CHICAGO - Around the country - at doctor's
offices, hotel meeting rooms and even resorts - everyday people are lining
up to erase lines in a social atmosphere.
It's dubbed the 21st-century Tupperware party.
"When
you're at the doctor's alone, you're in a room and there's nothing to
distract you. This is the way to go to the doctor," says Erin O'Boyle, a
48-year-old Henderson, Nev. photographer who attended a recent party in the
spa at the Palms Casino Resort in Las Vegas, intending only to support his
wife as she got Botoxed. But after listening to an explanation of the
procedure and downing a couple of chocolate-covered strawberries, he wound
up getting some to smooth a bothersome line on the bridge of his nose. It
helped.
Botox injections temporarily immobilize muscles for several
months and inhibit frown lines and crow's feet. On older patients, creases
become less visible.
Paul Nassif, the Bevely Hills plastic surgeon who wielded
the syringe at the Palms, thinks getting Botox in a group setting can be
"more relaxing, They're holding hands, giving each other support."

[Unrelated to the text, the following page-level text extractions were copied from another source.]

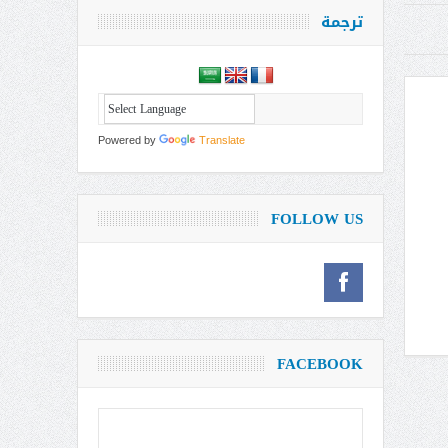
ترجمة
Powered by
Translate
FOLLOW US
FACEBOOK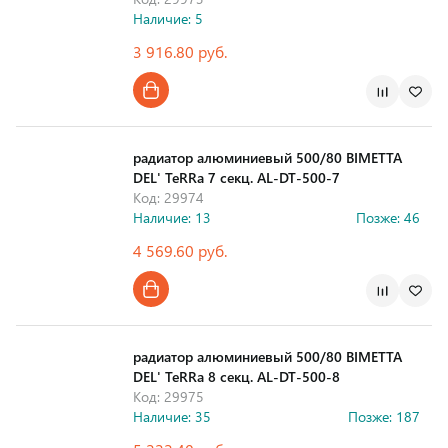
Наличие: 5
3 916.80 руб.
Страна производства
радиатор алюминиевый 500/80 BIMETTA
DEL' TeRRa 7 секц. AL-DT-500-7
Код: 29974
Наличие: 13
Позже: 46
4 569.60 руб.
Страна производства
радиатор алюминиевый 500/80 BIMETTA
DEL' TeRRa 8 секц. AL-DT-500-8
Код: 29975
Наличие: 35
Позже: 187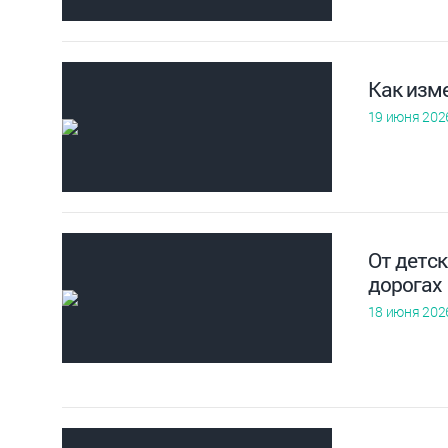
Как изм
19 июня 202
От детск
дорогах
18 июня 202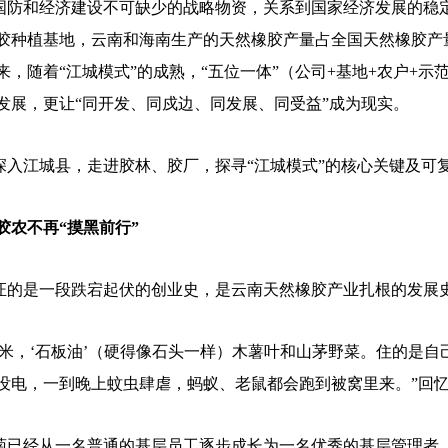
防和经济建设不可缺少的战略物资，关系到国家经济发展的稳
胶种植基地，云南和海南生产的天然橡胶产量占全国天然橡胶产量
来，随着“江城模式”的成熟，“五位一体”（公司+基地+农户+
发展，更让“同开发、同戍边、同发展、同受益”成为现实。
入江城县，走进胶林、胶厂，探寻“江城模式”的核心关键及可
胶农不再“摸黑前行”
的是一段跌宕起伏的创业史，是云南天然橡胶产业扎根的发展
米，‘石板油’（硬得像石头一样）木薯叶和山茅野菜。住的是自
没电，一到晚上蚊虫肆虐，蚂蚁、老鼠都会跑到被窝里来。”回
已经从一名普通的基层员工逐步成长为一名优秀的基层管理者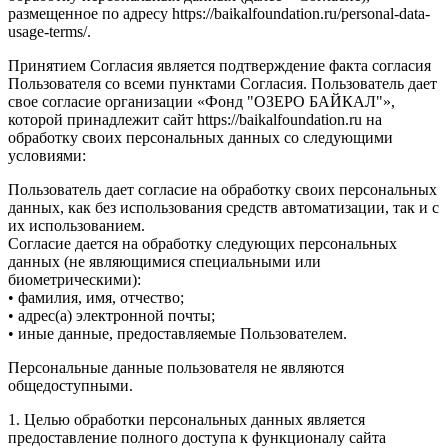
размещенное по адресу https://baikalfoundation.ru/personal-data-
usage-terms/.
Принятием Согласия является подтверждение факта согласия
Пользователя со всеми пунктами Согласия. Пользователь дает
свое согласие организации «Фонд "ОЗЕРО БАЙКАЛ"»,
которой принадлежит сайт https://baikalfoundation.ru на
обработку своих персональных данных со следующими
условиями:
Пользователь дает согласие на обработку своих персональных
данных, как без использования средств автоматизации, так и с
их использованием.
Согласие дается на обработку следующих персональных
данных (не являющимися специальными или
биометрическими):
• фамилия, имя, отчество;
• адрес(а) электронной почты;
• иные данные, предоставляемые Пользователем.
Персональные данные пользователя не являются
общедоступными.
1. Целью обработки персональных данных является
предоставление полного доступа к функционалу сайта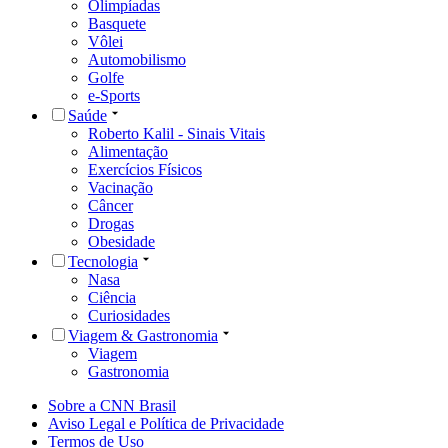
Olimpíadas
Basquete
Vôlei
Automobilismo
Golfe
e-Sports
Saúde
Roberto Kalil - Sinais Vitais
Alimentação
Exercícios Físicos
Vacinação
Câncer
Drogas
Obesidade
Tecnologia
Nasa
Ciência
Curiosidades
Viagem & Gastronomia
Viagem
Gastronomia
Sobre a CNN Brasil
Aviso Legal e Política de Privacidade
Termos de Uso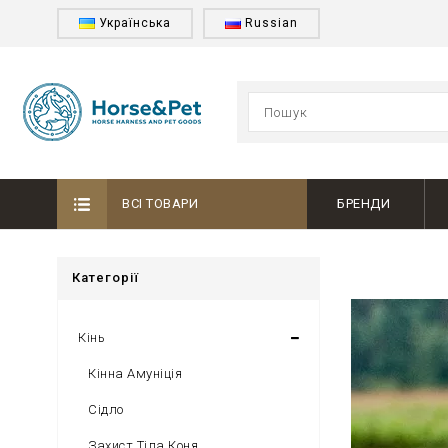
Українська
Russian
ВСІ ТОВАРИ
БРЕНДИ
Категорії
Кінь
Кінна Амуніція
Сідло
Захист Тіла Коня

And "in Hollywood, if they look good (in their late 30s),
they've probably had it," adds Gretchen Bonaduce the 36-year old wife and manager of TV personality Danny Bonaduce. She's a Botox devotee who attended a Palms party and also gets touch-ups in L.A.
"Patients are coming in earlier and doing things so that at
55 they won't need emergency face-lifts," explains Nasiff. The theory is:
"If you do it now, the line isn't going to get deeper and deeper."
In the photo: Paul Nassif injects Gretchen Bonaduce with
Botox as her husband TV personality Danny Bonaduce watches.